• _THE PROBLEM_
Copy out all lines from the material that contain the string "ملفات".

• _RECORDED DATA_

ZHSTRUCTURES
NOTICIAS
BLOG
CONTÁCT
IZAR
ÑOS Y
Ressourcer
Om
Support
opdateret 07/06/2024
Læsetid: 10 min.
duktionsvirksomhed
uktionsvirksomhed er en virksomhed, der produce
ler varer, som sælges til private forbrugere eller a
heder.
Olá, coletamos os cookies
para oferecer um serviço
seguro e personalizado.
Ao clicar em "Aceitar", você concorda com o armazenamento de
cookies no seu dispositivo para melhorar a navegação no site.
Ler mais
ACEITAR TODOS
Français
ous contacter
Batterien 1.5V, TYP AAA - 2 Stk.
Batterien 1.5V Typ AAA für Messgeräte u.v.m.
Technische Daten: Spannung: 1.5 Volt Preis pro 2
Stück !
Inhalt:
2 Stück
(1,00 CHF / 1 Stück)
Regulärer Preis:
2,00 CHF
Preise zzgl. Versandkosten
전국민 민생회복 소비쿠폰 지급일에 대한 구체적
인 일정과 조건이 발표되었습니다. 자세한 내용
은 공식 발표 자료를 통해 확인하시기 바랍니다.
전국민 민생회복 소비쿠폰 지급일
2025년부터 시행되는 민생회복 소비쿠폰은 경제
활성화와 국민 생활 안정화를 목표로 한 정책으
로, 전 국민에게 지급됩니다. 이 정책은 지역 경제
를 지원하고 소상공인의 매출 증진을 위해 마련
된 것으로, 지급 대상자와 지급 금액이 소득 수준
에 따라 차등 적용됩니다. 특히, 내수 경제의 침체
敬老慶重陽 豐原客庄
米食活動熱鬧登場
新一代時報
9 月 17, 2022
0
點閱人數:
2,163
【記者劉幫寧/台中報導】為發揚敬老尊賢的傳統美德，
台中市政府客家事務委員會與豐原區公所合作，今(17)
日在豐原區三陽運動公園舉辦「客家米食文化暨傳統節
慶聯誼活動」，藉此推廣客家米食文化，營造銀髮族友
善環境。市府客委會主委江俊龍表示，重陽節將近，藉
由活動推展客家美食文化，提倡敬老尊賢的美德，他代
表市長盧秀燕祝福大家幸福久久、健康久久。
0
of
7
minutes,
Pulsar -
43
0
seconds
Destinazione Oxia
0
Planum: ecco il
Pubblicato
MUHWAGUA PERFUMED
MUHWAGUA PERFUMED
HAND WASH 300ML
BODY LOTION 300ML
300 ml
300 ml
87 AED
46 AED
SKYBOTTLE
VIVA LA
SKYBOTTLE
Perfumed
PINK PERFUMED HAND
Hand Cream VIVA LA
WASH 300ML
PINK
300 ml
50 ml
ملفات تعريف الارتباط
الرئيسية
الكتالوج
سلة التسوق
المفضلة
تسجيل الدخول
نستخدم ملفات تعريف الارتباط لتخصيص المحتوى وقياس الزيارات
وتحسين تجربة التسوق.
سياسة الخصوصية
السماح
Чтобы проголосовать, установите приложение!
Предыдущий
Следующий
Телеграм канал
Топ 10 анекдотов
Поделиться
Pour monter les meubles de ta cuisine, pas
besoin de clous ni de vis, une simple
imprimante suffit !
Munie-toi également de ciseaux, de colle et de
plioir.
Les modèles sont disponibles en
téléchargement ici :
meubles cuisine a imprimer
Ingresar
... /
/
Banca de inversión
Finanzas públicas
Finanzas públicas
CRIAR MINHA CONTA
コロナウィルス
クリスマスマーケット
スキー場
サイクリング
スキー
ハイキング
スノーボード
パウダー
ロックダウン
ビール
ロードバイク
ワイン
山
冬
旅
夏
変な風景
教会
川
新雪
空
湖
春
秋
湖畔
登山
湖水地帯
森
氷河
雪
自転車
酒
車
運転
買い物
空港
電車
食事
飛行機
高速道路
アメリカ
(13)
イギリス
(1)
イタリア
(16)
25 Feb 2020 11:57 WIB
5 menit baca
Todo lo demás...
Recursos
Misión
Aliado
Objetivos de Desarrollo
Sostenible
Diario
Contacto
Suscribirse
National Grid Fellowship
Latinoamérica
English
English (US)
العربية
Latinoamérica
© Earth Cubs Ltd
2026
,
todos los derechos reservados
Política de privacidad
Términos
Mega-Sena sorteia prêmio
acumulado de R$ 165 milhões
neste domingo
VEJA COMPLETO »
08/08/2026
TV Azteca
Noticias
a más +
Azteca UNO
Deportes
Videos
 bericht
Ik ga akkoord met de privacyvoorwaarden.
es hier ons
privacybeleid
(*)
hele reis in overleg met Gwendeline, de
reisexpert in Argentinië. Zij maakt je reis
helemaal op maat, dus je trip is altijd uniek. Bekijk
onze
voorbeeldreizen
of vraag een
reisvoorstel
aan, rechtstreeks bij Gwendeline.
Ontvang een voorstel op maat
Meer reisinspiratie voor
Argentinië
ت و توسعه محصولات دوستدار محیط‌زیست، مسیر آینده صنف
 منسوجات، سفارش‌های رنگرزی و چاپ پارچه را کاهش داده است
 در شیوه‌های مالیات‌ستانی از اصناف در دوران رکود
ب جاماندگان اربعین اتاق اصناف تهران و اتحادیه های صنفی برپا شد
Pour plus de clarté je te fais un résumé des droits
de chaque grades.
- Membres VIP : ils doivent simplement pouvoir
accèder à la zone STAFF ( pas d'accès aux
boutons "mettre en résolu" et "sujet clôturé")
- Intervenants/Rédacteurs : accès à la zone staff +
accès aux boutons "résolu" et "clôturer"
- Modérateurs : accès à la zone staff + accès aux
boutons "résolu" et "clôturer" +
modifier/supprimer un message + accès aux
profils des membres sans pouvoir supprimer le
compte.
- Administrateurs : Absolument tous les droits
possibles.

• _RESPONSE BELOW_
ملفات تعريف الارتباط
نستخدم ملفات تعريف الارتباط لتخصيص المحتوى وقياس الزيارات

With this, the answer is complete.